Brand offers young people a vindication of an alternative value system. His voice a vent for a smouldering resentment of the political class. But for those disproportionately represented in the overlapping circles of alienation - poverty, racism, politico-media witch hunts - is it any surprise this translates as a call for a more radical, violent revolution to create the “just” state.
Young people aren’t apolitical. The more mainstream appeal of movements such as Occupy and other grassroots political initiatives (Citizens UK) point to a very real interest in political matters outside of the Westminster paradigm.
But when alternative models of political expression are attempted, they are typically derided, ignored and even repressed, dismissed as the youthful folly of over-exuberant marginals, rather than recognised as the cri de coeur of a much broader segment within society which feels it doesn’t have a voice. These young fighters are merely the tip of an alienation iceberg.

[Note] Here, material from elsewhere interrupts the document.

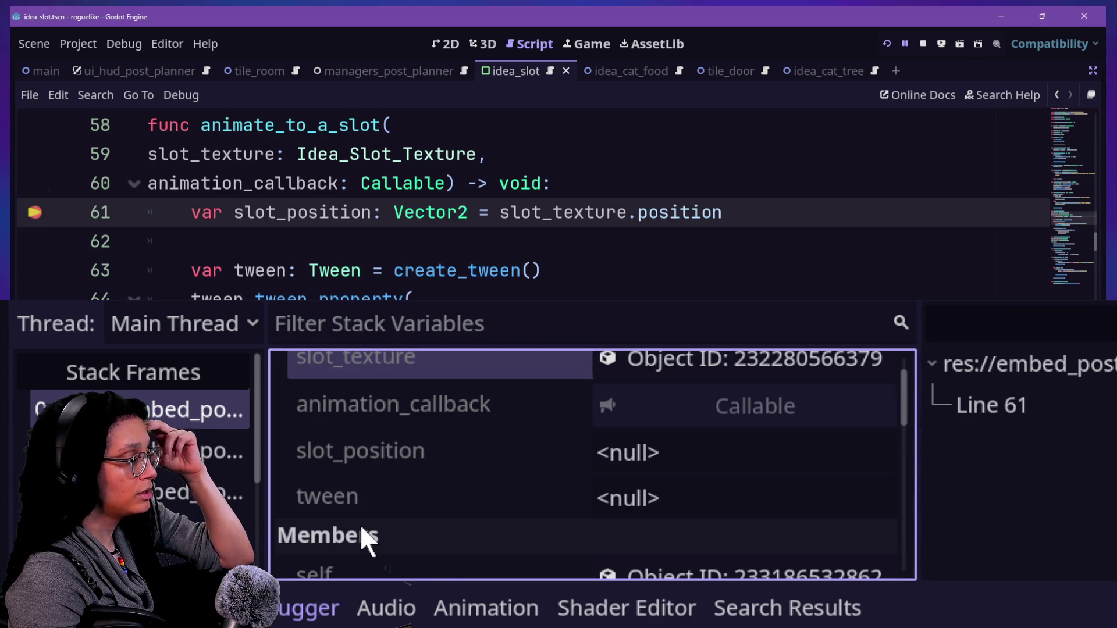
pyautogui.scroll(-2, 413, 512)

For those left out of “success” as it has previously been defined, other ways of asserting one’s self worth are being sought. The “lost generation” has been blasted with fantasies of achievement and wealth but the reality is that a child from a modest background is less likely than ever to break the cycle of generational under-achievement.
As they find the traditional routes advocated to achieve that success closed to them, young people become deeply sceptical about society’s claims and more susceptible to a counter-narrative.
"The reality about the guerrilla group that arrogates the term “Islamic State” is, if you take away the word “Islamic”, what you have are young, disillusioned Europeans entranced by the concept of an idealised state, a utopia to rival the hollow claims of a system that has failed them."
This isn’t to say Western or European cultures have nothing positive to offer. On the contrary, the fact that so many young fighters seem disillusioned with their foray into jihadism suggests they are beginning to recognise that for all the loss of democratic principles, for all the attempts to curtail civil liberties and erode basic freedoms, there is still much at good at home. But we mustn’t persist in the folly of assuming the appeal of anti-Western “jihad” has no connection to our current state of affairs.
In his book “Did Somebody Say Totalitarianism”, the Slovenian philosopher Slavoj Zizek argues that the liberal-democratic consensus of the modern age acts as a form of totalitarianism, impeding the imagination of alternative ways of being and doing.
For many young people who may have good reason to feel disillusioned with the current state of affairs, the oppressive mantra that liberal democracy somehow represents “the end of history” - something even Francis Fukuyama, author of the book of that title, has mitigated - engenders of a sense of a helplessness and apathy.
If this is as good as it gets, and we are not permitted to think beyond, then why bother? Or, as some clearly conclude, perhaps the system itself is the problem.